The second method produces a NetCDF file (e.g., ``diff.nc``) with the difference between two given files:

.. code-block:: bash

    ncdiff old_output.nc new_output.nc diff.nc

This file can be opened with ``ncview`` to visually inspect the differences.

In general, binary identical results cannot be expected, due to the use of different languages and algorithms in the two versions, especially for complex operations such as regridding. However, difference within machine precision are desirable. At this stage, it is essential to test all datasets in the recipe and not just a subset of them.

It is also recommended to compare the graphical output (this may be necessary if the ported diagnostic does not produce a NetCDF output).
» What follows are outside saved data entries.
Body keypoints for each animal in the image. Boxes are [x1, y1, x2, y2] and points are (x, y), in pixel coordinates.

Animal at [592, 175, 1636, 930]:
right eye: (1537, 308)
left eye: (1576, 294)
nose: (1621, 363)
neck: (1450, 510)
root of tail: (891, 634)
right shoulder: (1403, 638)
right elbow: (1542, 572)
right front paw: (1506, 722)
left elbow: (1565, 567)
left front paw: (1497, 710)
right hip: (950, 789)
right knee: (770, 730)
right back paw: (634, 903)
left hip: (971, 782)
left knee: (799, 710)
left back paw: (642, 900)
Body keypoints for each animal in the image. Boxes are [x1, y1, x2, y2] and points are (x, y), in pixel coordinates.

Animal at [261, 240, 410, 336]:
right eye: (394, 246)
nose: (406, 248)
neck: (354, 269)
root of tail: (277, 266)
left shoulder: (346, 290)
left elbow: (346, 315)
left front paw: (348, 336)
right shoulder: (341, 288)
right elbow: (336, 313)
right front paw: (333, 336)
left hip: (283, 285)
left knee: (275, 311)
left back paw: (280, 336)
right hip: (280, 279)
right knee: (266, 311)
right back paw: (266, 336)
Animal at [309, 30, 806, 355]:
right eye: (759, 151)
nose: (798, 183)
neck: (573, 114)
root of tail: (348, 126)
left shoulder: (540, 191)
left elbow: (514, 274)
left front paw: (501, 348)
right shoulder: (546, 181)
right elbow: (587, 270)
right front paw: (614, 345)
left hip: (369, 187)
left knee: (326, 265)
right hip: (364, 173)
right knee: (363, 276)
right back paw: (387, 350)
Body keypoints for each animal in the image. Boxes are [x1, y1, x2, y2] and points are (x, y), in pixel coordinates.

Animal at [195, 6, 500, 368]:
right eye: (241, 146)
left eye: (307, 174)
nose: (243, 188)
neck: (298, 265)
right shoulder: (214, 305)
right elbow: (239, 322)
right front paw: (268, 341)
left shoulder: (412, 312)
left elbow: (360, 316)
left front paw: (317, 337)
For this comparison, the PostScript format is preferable, since it is easy to directly compare two PostScript files with the standard ``diff`` command in Linux:

.. code-block:: bash

   diff old_graphic.ps new_graphic.ps

but it is very unlikely to produce no differences, therefore visual inspection of the output may also be required.

Clean the code
==============

Before submitting a pull request, the code should be cleaned to adhere to the coding standard, which are somehow stricter in v2.0. This check is performed automatically on GitHub (CircleCI and Codacy) when opening a pull request on the public repository. A code-style checker (``nclcodestyle``) is available in the tool to check NCL scripts and installed alongside the tool itself. When checking NCL code style, the following should be considered in addition to the warning issued by the style checker:

- two-space instead of four-space indentation is now adopted for NCL as per NCL standard;
- ``load`` statements for NCL standard libraries should be removed: these are automatically loaded since NCL v6.4.0 (see `NCL documentation <http://www.ncl.ucar.edu/current_release.shtml#PreloadedScripts6.4.0>`_);
- the description of diagnostic- and variable-specific settings can be moved from the header of the diagnostic script to the recipe, since the settings are now defined there (see above);
- NCL ``print`` and ``printVarSummary`` statements must be avoided and replaced by the ``log_info`` and ``log_debug`` functions;
- for error and warning statements, the ``error_msg`` function can be used, which automatically include an exit statement.

Update the documentation
========================

If necessary, add or update the documentation for your recipes in the corrsponding rst file, which is now in ``doc\sphinx\source\recipes``. Do not forget to also add the documentation file to the list in ``doc\sphinx\source\annex_c`` to make sure it actually appears in the documentation.

Open a pull request
===================

Create a pull request on github to merge your branch back to ``main``, provide a short description of what has been done and nominate one or more reviewers.